Мчащаяся кровать.
Деревья, похожие на черные скелеты.
В девяти верстах от Москвы Фике вдруг замотала головой, словно желая вытряхнуть из нее страшную мысль, пронзившую сознанье: «Мы не доедем, что-то должно случиться, какое-нибудь несчастье».
Буераки, заваленные ноздрястым снегом.
Излучины укатанного пути.
В пяти верстах — Фике обозвала клячами шестнадцать дымящихся животных, вернее зверей, по какому-то недоразумению впряженных в сани.

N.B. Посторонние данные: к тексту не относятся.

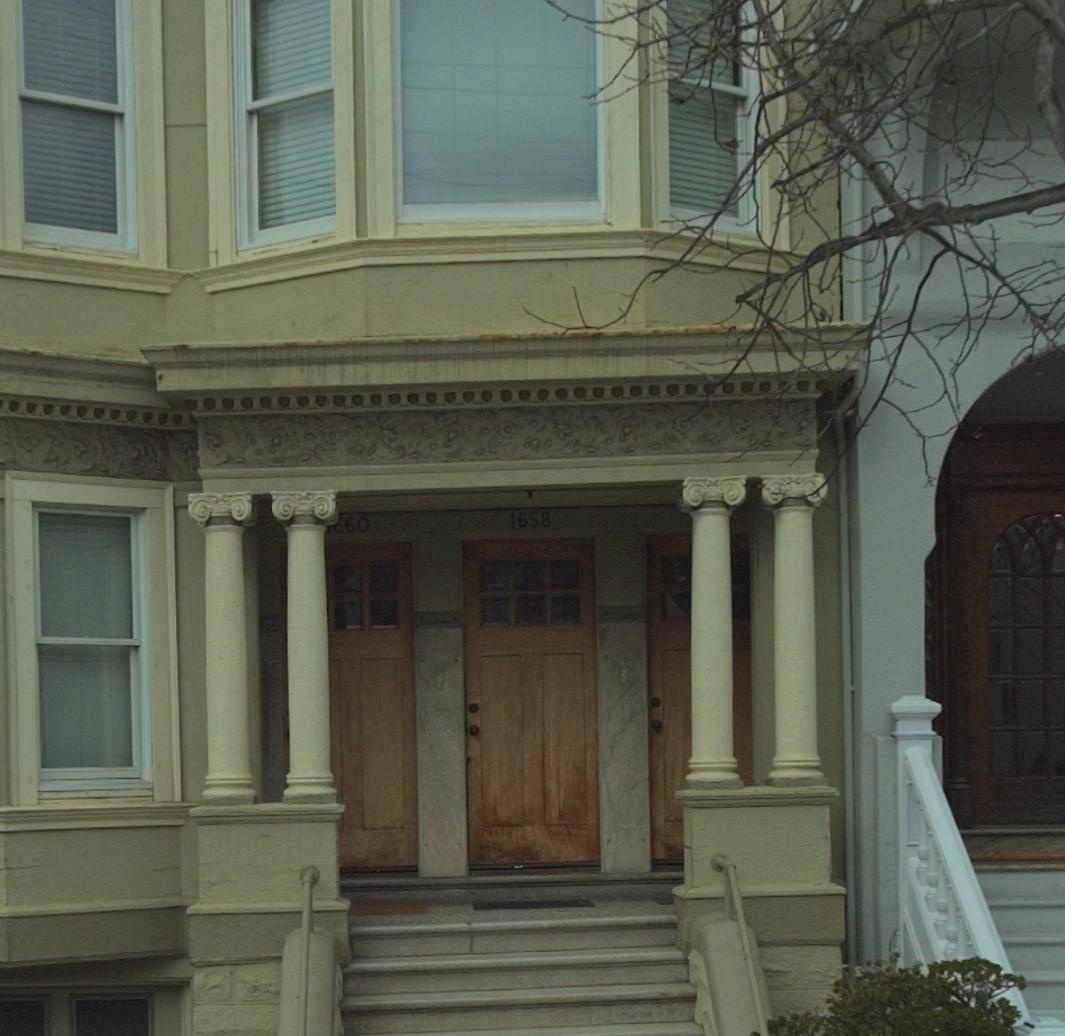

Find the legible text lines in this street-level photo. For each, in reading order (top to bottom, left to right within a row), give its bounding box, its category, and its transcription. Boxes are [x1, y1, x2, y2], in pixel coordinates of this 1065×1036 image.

[342, 513, 370, 534] StreetNumber: 60
[508, 509, 551, 530] StreetNumber: 1658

И Елисавета Петровна, помнится, несправедливо ругалась на тихую езду.
Рыхлые сумерки.
Две желтые звезды в небе.
В трех верстах — камер-юнкер Сиверс от имени императрицы и наследника престола приветствовал высоких гостей.
— Ее императорское величество и великий князь, — уверял камер-юнкер, — считают минуты и секунды в нетерпении столь желательного свидания.
В восемь часов вечера красные петровские сани остановились перед деревянным головинским дворцом.
Еще не скинули рыжих собольих шуб, даренных императрицей, как в покоец вошел длинным прыгающим шагом Петр Федорович.
Заприветствовал кваком.
Голос у великого князя стал какой-то лягушечий, и рот тоже.
Нам кажется, что не глаза, а рот — истинное зеркало души.
Великого князя сопровождали фрейлины с крашеными щеками и принц Гессен-Гамбургский в кавалериях.
— Ах, какое счастье, что вы здесь! — оглушительно квакнул Петр Федорович, обращаясь к Иоганне-Елисавете.
Фике показалось, что у внука Петра Великого еще желтей стали глаза; «звезды, настоящие звезды».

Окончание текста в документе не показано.